## WORK TO BE COMPLETED
In the page excerpt below on database monitoring queries, what does the MySQL replication lag query return when run on a primary?

## PAGE EXCERPT
=-=-=

When the metric you care about is naturally multi-row (e.g. one row per replication slot), reduce it inside the query (max, sum, count) so a single scalar reaches the agent.

Sample queries

PostgreSQL

-- Replication lag, in seconds. NULL on a primary (returns no_data).
SELECT EXTRACT(EPOCH FROM (now() - pg_last_xact_replay_timestamp()));

-- Long-running active queries (count).
SELECT count(*)
  FROM pg_stat_activity
 WHERE state = 'active'
   AND query_start < now() - interval '5 minutes';

-- Total backend connections.
SELECT count(*) FROM pg_stat_activity;

-- Largest table size, bytes.
SELECT max(pg_relation_size(c.oid))
  FROM pg_class c
  JOIN pg_namespace n ON n.oid = c.relnamespace
 WHERE c.relkind = 'r'
   AND n.nspname NOT IN ('pg_catalog','information_schema');

-- Business metric: pending orders.
SELECT count(*) FROM orders WHERE status = 'pending';

MySQL

-- Replication lag, in seconds. Replica-only: returns zero rows on a
-- primary, which the agent surfaces as db_empty_result. Pin the
-- metric definition to replica hosts.
SELECT TIMESTAMPDIFF(
         SECOND,
         APPLYING_TRANSACTION_ORIGINAL_COMMIT_TIMESTAMP,
         NOW()
       )
  FROM performance_schema.replication_applier_status_by_worker
 WHERE APPLYING_TRANSACTION_ORIGINAL_COMMIT_TIMESTAMP IS NOT NULL
 ORDER BY APPLYING_TRANSACTION_ORIGINAL_COMMIT_TIMESTAMP DESC
 LIMIT 1;

-- Total connected threads.

=-=-=

## SUPPLIED ENTRIES
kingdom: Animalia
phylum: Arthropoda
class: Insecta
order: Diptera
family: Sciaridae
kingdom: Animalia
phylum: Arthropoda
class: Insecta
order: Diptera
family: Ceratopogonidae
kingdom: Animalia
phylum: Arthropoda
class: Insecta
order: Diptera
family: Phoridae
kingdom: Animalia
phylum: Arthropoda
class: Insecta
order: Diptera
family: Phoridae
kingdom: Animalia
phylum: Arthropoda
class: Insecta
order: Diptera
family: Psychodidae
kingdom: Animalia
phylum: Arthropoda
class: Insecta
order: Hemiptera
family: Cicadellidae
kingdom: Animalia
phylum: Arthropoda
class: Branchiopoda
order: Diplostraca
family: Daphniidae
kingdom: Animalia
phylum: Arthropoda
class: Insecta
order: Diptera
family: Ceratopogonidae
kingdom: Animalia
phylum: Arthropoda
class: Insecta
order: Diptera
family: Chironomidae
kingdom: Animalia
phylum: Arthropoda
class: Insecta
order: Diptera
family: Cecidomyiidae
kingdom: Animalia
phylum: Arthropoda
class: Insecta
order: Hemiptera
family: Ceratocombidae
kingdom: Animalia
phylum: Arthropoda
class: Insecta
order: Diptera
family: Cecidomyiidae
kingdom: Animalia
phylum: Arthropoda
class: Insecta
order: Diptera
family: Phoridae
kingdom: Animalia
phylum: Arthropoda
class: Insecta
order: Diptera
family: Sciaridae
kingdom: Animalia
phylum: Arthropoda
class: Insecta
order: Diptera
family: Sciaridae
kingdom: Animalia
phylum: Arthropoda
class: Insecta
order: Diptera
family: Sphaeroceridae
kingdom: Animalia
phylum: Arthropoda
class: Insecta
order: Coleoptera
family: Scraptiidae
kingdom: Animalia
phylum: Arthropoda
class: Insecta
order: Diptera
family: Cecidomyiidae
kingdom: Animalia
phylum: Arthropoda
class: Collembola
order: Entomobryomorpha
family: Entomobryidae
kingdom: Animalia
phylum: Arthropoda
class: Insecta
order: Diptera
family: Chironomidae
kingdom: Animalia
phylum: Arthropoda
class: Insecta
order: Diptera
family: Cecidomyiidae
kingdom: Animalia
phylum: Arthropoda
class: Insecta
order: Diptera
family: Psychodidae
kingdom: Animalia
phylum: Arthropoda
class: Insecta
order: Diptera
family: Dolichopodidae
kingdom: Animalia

=-=-=

## FULL ANSWER
It returns zero rows, which the agent surfaces as db_empty_result.